Anyway, every single __get_user() call I looked at looked like
historical garbage.
Another example of complete horror: the PCI code uses
__get_user/__put_user in the /proc handling code.
Which didn't even make sense historically, when the actual data read
or written is then used with the pci_user_read/write_config_xyz()
functions.
I suspect it may go back to some *really* old code when the PCI writes
were also done as just raw inline asm, and while that has not been the
case for decades, the user accesses remained because they still
worked.

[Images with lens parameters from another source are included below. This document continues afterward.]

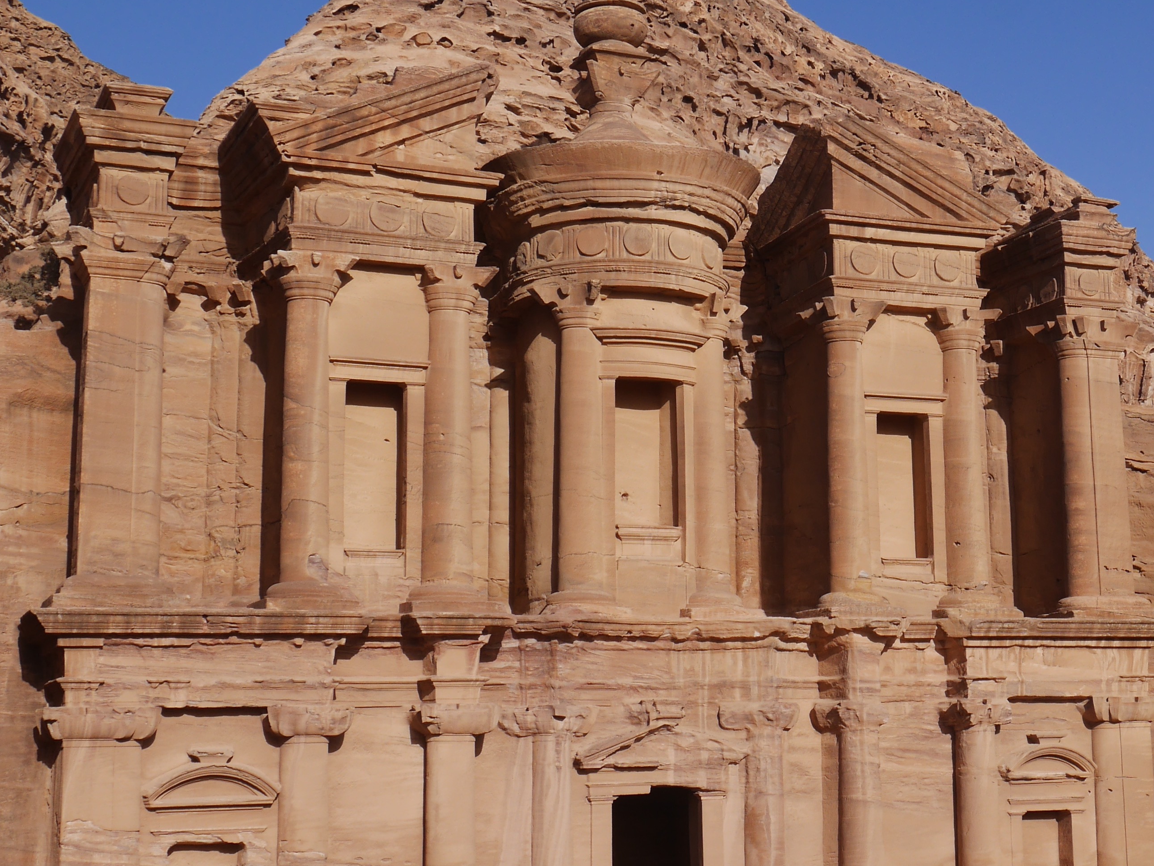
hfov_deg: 29.8
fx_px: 2134
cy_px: 409
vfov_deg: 22.9
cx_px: 869
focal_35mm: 64
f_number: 10
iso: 200
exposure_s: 1/640
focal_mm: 18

That code predates not just git, but the BK tree too.
End result: I get the feeling that we should just do a global
search-and-replace of the __get_user/__put_user users, replace them
with plain get_user/put_user instead, and then fix up any fallout (eg
the coco code).
Because unlike the "start checking __{get,put}_user() addresses", such
a global search-and-replace could then be reverted one case at a time
as people notice "that was one of those horror-cases that actually
*wanted* to work with kernel addresses too".
Clearly it's much too late to do that for 6.18, but if somebody
reminds me during the 6.19 merge window, I think I'll do exactly that.
Or even better - some brave heroic soul that wants to deal with the
fallout do this in a branch for linux-next?